> [Task] Each line holding the word "round" must appear in the answer, copied from the entries.

== Material to process ==

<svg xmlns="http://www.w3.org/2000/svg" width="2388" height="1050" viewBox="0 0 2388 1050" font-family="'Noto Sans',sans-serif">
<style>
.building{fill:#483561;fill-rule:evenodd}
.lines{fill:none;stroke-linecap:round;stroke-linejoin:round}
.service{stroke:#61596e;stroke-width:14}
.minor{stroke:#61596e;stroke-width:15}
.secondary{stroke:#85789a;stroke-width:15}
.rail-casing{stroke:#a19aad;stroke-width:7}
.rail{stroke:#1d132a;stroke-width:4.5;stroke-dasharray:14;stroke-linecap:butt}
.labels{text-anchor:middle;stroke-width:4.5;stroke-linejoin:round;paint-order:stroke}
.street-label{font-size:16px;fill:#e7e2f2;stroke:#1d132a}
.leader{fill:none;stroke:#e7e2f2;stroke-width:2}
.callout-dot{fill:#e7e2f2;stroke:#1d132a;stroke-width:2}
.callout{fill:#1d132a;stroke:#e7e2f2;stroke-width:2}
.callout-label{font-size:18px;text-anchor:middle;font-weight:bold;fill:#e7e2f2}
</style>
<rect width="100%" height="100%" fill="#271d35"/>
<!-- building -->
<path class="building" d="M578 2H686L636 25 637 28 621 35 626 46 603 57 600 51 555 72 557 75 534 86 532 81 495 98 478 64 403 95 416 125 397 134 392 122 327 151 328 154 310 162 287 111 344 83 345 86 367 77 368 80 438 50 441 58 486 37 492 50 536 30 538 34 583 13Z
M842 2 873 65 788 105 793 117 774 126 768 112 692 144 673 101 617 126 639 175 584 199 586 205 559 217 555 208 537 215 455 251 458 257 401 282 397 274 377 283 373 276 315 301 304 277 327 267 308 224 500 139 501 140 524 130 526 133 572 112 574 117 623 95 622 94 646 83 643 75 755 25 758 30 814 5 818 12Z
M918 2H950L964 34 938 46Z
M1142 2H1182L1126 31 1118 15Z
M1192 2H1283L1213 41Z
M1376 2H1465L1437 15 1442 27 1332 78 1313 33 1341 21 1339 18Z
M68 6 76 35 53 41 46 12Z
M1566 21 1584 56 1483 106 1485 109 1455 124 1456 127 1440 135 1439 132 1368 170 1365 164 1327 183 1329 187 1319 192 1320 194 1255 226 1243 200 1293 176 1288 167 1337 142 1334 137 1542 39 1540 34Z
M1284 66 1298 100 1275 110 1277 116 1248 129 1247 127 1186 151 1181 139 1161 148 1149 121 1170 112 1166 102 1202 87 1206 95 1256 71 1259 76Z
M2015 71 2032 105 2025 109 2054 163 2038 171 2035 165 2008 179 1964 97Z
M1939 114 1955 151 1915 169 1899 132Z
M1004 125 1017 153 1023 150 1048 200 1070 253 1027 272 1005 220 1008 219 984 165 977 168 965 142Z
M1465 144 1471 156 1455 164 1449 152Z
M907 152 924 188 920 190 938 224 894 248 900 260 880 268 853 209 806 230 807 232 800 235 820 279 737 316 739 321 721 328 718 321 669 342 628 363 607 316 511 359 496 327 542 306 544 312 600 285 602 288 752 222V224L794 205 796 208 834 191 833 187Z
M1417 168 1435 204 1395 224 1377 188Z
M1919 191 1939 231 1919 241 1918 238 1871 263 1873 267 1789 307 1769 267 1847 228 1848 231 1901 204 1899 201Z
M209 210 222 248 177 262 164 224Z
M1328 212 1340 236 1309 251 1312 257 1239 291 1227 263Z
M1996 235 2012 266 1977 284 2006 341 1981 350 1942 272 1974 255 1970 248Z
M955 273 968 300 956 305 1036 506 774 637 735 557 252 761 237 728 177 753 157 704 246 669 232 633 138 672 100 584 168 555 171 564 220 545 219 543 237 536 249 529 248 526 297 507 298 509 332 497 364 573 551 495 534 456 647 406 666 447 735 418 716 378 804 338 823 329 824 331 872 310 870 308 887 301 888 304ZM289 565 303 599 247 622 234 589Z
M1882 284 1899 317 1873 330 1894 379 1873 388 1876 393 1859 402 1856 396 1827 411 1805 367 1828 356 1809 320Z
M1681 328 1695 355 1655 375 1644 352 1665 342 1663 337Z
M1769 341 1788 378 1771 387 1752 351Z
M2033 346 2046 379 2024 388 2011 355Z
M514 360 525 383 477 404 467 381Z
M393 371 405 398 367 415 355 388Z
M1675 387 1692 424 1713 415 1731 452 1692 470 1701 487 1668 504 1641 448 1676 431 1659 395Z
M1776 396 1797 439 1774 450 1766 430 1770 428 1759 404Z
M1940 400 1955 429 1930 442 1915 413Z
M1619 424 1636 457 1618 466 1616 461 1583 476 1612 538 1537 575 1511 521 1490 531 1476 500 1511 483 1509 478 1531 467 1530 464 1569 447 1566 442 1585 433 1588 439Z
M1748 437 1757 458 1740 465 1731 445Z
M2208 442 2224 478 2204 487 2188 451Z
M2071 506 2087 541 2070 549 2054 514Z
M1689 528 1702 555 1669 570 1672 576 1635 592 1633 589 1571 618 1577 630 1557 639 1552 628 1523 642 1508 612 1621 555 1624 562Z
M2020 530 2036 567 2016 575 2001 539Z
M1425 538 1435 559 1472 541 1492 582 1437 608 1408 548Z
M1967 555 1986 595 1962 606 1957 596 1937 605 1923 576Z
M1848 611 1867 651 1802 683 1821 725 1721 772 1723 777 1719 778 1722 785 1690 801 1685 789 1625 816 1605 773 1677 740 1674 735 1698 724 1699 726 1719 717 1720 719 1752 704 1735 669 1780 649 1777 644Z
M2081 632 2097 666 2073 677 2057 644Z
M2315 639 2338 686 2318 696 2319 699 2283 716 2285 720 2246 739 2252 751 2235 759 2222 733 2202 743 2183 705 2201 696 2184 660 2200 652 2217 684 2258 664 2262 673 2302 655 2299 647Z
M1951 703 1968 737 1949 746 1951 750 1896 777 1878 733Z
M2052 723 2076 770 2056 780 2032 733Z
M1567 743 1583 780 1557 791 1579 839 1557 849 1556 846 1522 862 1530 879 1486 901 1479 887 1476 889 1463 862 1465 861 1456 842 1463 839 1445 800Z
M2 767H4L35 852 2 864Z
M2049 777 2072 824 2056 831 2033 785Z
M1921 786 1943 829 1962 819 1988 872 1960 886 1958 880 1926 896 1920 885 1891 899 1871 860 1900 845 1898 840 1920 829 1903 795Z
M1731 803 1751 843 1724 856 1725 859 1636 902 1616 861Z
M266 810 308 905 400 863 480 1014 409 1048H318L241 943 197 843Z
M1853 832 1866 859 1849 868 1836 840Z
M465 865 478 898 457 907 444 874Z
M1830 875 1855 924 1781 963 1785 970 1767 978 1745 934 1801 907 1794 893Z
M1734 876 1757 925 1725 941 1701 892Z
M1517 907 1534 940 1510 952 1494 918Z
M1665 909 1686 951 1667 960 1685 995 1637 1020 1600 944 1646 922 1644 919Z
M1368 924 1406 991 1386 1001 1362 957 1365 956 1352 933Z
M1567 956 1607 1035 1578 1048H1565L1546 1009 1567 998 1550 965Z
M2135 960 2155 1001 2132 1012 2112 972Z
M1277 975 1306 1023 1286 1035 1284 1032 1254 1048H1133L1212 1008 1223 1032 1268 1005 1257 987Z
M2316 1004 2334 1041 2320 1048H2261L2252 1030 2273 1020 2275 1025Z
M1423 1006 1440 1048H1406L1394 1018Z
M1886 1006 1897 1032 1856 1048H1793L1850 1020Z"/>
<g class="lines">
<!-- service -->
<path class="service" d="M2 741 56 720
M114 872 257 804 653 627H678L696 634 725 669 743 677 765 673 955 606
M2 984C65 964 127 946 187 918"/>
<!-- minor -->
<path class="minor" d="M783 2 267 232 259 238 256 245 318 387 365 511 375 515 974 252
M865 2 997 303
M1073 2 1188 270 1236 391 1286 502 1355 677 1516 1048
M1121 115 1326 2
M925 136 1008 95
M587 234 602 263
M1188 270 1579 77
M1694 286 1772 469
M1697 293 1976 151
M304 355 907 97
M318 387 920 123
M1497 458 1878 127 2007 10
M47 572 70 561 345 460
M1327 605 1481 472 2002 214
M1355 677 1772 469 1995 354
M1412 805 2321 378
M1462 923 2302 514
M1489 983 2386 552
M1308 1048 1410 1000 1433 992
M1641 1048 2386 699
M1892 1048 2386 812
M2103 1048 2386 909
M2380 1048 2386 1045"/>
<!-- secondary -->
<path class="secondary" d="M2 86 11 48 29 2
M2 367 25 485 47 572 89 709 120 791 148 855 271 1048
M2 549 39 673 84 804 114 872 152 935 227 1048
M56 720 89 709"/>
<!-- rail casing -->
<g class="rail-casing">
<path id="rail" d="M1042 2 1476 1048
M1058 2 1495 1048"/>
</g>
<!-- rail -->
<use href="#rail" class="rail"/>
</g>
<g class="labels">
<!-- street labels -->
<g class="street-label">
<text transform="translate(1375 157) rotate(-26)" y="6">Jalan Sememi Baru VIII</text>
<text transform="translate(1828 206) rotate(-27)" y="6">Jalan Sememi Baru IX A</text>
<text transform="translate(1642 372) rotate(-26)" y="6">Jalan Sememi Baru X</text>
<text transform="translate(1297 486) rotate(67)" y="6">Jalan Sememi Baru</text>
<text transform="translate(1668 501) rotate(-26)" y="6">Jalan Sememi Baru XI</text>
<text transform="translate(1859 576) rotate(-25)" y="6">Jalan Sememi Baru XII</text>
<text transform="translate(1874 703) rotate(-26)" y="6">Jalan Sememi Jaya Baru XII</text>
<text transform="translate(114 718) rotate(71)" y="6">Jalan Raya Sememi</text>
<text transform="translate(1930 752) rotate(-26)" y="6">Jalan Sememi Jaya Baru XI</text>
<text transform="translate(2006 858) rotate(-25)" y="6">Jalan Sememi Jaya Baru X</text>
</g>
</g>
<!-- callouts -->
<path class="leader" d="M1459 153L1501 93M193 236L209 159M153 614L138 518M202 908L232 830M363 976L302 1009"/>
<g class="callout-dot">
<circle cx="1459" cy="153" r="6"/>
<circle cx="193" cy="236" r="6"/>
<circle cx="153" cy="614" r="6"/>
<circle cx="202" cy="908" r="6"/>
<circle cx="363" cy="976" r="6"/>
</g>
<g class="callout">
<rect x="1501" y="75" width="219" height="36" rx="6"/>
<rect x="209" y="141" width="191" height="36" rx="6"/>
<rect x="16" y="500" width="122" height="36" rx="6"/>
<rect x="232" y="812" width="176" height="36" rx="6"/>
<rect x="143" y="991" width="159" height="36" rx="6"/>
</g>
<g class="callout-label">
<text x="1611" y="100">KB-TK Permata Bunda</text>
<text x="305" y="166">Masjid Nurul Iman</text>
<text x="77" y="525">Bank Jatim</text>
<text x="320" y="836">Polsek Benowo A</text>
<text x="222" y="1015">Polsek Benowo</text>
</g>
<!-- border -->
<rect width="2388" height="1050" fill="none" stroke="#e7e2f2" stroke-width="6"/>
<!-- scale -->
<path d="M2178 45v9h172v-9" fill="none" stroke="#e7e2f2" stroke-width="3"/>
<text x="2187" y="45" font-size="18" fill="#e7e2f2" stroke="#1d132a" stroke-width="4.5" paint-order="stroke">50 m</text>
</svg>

===

> [Response to this task]
.lines{fill:none;stroke-linecap:round;stroke-linejoin:round}
.labels{text-anchor:middle;stroke-width:4.5;stroke-linejoin:round;paint-order:stroke}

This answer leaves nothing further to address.